**AVAILABLE RECORDS:**
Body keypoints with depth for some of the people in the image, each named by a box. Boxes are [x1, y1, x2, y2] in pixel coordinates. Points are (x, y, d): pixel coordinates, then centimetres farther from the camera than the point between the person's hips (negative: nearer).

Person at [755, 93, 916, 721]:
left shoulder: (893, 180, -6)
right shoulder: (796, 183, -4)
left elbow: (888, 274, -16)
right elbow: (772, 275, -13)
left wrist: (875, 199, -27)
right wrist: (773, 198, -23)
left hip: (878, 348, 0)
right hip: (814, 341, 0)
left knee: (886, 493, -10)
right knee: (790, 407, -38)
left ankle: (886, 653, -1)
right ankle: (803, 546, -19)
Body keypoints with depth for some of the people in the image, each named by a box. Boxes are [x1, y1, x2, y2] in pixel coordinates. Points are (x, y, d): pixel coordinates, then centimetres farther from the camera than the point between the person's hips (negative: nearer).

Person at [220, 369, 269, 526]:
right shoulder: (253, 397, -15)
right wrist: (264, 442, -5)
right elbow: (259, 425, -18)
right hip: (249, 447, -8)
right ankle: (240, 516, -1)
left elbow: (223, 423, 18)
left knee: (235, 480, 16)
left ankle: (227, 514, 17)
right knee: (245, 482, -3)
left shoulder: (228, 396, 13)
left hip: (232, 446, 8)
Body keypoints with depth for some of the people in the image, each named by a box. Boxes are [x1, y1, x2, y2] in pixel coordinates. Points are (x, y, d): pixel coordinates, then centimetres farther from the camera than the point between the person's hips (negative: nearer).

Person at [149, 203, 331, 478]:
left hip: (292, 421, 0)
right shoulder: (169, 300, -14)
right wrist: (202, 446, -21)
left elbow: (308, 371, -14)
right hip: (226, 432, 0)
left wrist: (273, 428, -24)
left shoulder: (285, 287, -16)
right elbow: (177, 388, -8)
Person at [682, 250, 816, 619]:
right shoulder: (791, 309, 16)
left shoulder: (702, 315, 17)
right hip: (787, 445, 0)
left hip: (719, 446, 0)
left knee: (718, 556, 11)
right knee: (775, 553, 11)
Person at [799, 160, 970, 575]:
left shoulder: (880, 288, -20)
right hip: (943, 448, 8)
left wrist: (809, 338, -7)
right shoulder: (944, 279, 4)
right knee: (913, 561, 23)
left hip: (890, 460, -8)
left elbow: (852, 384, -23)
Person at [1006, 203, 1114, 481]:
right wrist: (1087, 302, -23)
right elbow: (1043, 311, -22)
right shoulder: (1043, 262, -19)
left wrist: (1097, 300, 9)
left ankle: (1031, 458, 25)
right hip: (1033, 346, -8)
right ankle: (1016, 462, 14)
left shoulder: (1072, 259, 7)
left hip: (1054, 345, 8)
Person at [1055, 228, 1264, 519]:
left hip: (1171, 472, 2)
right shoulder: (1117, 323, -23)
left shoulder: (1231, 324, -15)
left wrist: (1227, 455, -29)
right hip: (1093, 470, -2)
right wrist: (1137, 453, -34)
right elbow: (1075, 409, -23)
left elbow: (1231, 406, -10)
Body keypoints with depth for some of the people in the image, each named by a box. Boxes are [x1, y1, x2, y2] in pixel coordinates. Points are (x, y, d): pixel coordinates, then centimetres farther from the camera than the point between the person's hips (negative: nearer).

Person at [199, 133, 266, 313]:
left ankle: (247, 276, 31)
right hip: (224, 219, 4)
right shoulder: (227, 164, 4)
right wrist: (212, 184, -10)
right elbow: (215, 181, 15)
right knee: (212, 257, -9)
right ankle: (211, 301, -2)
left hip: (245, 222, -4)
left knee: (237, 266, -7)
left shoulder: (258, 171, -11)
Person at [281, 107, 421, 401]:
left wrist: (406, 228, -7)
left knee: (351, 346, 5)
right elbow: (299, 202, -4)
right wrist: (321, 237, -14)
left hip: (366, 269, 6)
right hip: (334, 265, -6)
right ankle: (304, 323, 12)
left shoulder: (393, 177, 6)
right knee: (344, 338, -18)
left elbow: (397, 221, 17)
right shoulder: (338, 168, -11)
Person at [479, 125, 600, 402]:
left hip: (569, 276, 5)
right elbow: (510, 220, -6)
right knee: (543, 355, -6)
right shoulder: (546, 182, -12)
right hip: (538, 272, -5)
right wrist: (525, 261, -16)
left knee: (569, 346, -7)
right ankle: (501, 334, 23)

**ASSIGNMENT:** Give back all the data exactly as it was written.

**SOLUTION TO THIS PROBLEM:**
Body keypoints with depth for some of the people in the image, each named by a box. Boxes are [x1, y1, x2, y2] in pixel coordinates. Points are (x, y, d): pixel coordinates, then centimetres farther from the camera than the point between the person's hips (negative: nearer).

Person at [755, 93, 916, 721]:
left shoulder: (893, 180, -6)
right shoulder: (796, 183, -4)
left elbow: (888, 274, -16)
right elbow: (772, 275, -13)
left wrist: (875, 199, -27)
right wrist: (773, 198, -23)
left hip: (878, 348, 0)
right hip: (814, 341, 0)
left knee: (886, 493, -10)
right knee: (790, 407, -38)
left ankle: (886, 653, -1)
right ankle: (803, 546, -19)
Body keypoints with depth for some of the people in the image, each named by a box. Boxes are [x1, y1, x2, y2] in pixel coordinates. Points are (x, y, d): pixel coordinates, then centimetres farther from the camera than the point between the person's hips (negative: nearer).

Person at [220, 369, 269, 526]:
right shoulder: (253, 397, -15)
right wrist: (264, 442, -5)
right elbow: (259, 425, -18)
right hip: (249, 447, -8)
right ankle: (240, 516, -1)
left elbow: (223, 423, 18)
left knee: (235, 480, 16)
left ankle: (227, 514, 17)
right knee: (245, 482, -3)
left shoulder: (228, 396, 13)
left hip: (232, 446, 8)
Body keypoints with depth for some of the people in the image, each named by a box. Boxes are [x1, y1, x2, y2] in pixel coordinates. Points are (x, y, d): pixel coordinates, then centimetres farther from the camera than the point between the person's hips (negative: nearer).

Person at [149, 203, 331, 478]:
left hip: (292, 421, 0)
right shoulder: (169, 300, -14)
right wrist: (202, 446, -21)
left elbow: (308, 371, -14)
right hip: (226, 432, 0)
left wrist: (273, 428, -24)
left shoulder: (285, 287, -16)
right elbow: (177, 388, -8)
Person at [682, 250, 816, 619]:
right shoulder: (791, 309, 16)
left shoulder: (702, 315, 17)
right hip: (787, 445, 0)
left hip: (719, 446, 0)
left knee: (718, 556, 11)
right knee: (775, 553, 11)
Person at [799, 160, 970, 575]:
left shoulder: (880, 288, -20)
right hip: (943, 448, 8)
left wrist: (809, 338, -7)
right shoulder: (944, 279, 4)
right knee: (913, 561, 23)
left hip: (890, 460, -8)
left elbow: (852, 384, -23)
Person at [1006, 203, 1114, 481]:
right wrist: (1087, 302, -23)
right elbow: (1043, 311, -22)
right shoulder: (1043, 262, -19)
left wrist: (1097, 300, 9)
left ankle: (1031, 458, 25)
right hip: (1033, 346, -8)
right ankle: (1016, 462, 14)
left shoulder: (1072, 259, 7)
left hip: (1054, 345, 8)
Person at [1055, 228, 1264, 519]:
left hip: (1171, 472, 2)
right shoulder: (1117, 323, -23)
left shoulder: (1231, 324, -15)
left wrist: (1227, 455, -29)
right hip: (1093, 470, -2)
right wrist: (1137, 453, -34)
right elbow: (1075, 409, -23)
left elbow: (1231, 406, -10)
Body keypoints with depth for some of the people in the image, each named by a box. Boxes are [x1, y1, x2, y2] in pixel coordinates. Points are (x, y, d): pixel coordinates, then centimetres farther from the camera than the point between the person's hips (negative: nearer).

Person at [199, 133, 266, 313]:
left ankle: (247, 276, 31)
right hip: (224, 219, 4)
right shoulder: (227, 164, 4)
right wrist: (212, 184, -10)
right elbow: (215, 181, 15)
right knee: (212, 257, -9)
right ankle: (211, 301, -2)
left hip: (245, 222, -4)
left knee: (237, 266, -7)
left shoulder: (258, 171, -11)
Person at [281, 107, 421, 401]:
left wrist: (406, 228, -7)
left knee: (351, 346, 5)
right elbow: (299, 202, -4)
right wrist: (321, 237, -14)
left hip: (366, 269, 6)
right hip: (334, 265, -6)
right ankle: (304, 323, 12)
left shoulder: (393, 177, 6)
right knee: (344, 338, -18)
left elbow: (397, 221, 17)
right shoulder: (338, 168, -11)
Person at [479, 125, 600, 402]:
left hip: (569, 276, 5)
right elbow: (510, 220, -6)
right knee: (543, 355, -6)
right shoulder: (546, 182, -12)
right hip: (538, 272, -5)
right wrist: (525, 261, -16)
left knee: (569, 346, -7)
right ankle: (501, 334, 23)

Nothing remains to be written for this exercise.